Collisions routières en milieux ruraux

Collisions routières en milieux ruraux
Photo: Au Québec, peu d’études récentes portent sur les liens entre la réduction des limites de vitesse, l’environnement routier, les vitesses pratiquées et la sécurité routière, alors que la vitesse est reconnue comme étant l’un des principaux facteurs explicatifs des collisions. /Photo 123RF

La professeure Marie-Soleil Cloutier de l’Institut national de la recherche scientifique (INRS) et le professeur Ugo Lachapelle de l’UQAM se sont penchés sur l’effet de la réduction des limites de vitesse sur le risque d’accidents graves et mortels sur les routes du Québec. L’étude publiée dans le Journal of Transport & Health démontre une tendance à la baisse des collisions sur tous les segments routiers analysés. Un résultat qui rejoint l’amélioration du bilan routier observée au cours des dernières années.

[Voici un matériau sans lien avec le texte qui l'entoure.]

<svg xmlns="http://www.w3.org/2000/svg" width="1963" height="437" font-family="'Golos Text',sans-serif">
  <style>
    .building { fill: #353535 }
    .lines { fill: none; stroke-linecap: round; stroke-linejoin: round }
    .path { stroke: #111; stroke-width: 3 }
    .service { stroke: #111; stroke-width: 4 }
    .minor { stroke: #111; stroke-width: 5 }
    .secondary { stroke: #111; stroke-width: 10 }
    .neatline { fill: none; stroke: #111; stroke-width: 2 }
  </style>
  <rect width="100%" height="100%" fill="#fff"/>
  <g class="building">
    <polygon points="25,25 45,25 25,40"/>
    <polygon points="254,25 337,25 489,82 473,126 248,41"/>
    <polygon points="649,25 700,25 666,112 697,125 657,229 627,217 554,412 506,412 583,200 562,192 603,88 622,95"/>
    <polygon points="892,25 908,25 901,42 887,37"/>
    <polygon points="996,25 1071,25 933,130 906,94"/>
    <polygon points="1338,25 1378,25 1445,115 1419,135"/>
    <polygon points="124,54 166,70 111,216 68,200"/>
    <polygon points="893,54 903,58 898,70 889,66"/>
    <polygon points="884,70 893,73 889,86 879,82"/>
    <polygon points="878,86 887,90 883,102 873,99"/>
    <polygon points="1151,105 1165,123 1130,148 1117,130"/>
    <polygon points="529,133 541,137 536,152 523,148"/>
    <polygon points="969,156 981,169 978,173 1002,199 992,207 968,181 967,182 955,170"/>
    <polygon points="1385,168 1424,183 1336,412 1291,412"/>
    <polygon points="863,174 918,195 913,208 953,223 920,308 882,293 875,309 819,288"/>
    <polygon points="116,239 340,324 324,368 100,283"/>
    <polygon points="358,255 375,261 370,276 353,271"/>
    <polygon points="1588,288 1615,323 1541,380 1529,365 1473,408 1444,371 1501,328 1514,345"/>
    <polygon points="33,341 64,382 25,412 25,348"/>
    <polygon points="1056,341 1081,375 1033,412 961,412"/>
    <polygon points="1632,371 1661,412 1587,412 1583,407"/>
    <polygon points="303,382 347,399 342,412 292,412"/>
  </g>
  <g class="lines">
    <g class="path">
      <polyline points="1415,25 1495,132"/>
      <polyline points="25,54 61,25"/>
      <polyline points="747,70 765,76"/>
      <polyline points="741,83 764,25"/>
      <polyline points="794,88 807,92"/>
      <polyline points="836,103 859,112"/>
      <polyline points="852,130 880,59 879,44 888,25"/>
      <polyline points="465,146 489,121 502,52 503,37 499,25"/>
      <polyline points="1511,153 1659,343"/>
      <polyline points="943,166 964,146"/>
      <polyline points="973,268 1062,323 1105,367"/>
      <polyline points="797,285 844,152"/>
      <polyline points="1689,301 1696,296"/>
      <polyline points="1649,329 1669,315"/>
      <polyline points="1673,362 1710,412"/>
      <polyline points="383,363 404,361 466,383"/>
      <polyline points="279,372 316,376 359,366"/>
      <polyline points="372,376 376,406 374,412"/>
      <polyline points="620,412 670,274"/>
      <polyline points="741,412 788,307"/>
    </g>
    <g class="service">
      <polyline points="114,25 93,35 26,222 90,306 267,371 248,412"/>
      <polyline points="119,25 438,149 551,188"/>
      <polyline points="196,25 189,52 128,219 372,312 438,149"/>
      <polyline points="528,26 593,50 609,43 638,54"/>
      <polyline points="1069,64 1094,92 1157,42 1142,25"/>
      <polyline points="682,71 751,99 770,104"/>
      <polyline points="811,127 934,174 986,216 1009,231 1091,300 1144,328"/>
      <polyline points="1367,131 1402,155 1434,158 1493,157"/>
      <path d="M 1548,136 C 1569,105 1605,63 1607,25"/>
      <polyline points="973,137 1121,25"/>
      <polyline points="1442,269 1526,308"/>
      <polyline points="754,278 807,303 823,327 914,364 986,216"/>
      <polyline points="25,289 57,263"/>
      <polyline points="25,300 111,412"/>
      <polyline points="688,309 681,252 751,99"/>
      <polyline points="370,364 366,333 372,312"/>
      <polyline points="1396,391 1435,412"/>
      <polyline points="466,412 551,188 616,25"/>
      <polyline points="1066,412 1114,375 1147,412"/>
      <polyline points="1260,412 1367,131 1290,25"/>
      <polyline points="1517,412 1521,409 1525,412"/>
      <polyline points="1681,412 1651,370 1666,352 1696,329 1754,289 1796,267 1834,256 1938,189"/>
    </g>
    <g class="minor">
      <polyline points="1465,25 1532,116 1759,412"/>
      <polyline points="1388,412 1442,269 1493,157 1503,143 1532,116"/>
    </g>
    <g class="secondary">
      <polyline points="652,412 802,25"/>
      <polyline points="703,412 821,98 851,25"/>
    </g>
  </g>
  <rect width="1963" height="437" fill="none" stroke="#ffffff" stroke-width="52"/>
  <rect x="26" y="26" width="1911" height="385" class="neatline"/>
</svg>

L’équipe de recherche a démontré que les segments présentant des limites de vitesse à 80 ou à 90 km/h et ayant subi une réduction de leur limite d’au moins 20 km/h sont ceux ayant connu une diminution du nombre de collisions et de la vitesse pratiquée moyenne la plus importante.

«Plus la réduction de la vitesse était grande, et plus la vitesse préalable était élevée, plus on a observé une diminution des collisions», lance la professeure Marie-Soleil Cloutier, experte en études urbaines et en sécurité routière à l’INRS et auteure principale de l’étude.

Cette étude a été réalisée à partir de données du ministère des Transports allant de 2006 à 2013 se trouvant partout au Québec.

«Les demandes de modification de limite de vitesse par les municipalités sur le réseau du ministère des Transports se font de plus en plus nombreuses au fil des ans. C’est un défi grandissant d’analyser ces demandes et d’y acquiescer tout en s’assurant que ce soit sécuritaire», explique la professeure Cloutier.

L’équipe de recherche espère que ces résultats serviront à bonifier les procédures existantes et à mettre à jour les guides techniques sur la vitesse afin d’aider la prise de décision au ministère des Transports et dans les municipalités en matière de modification des limites de vitesse.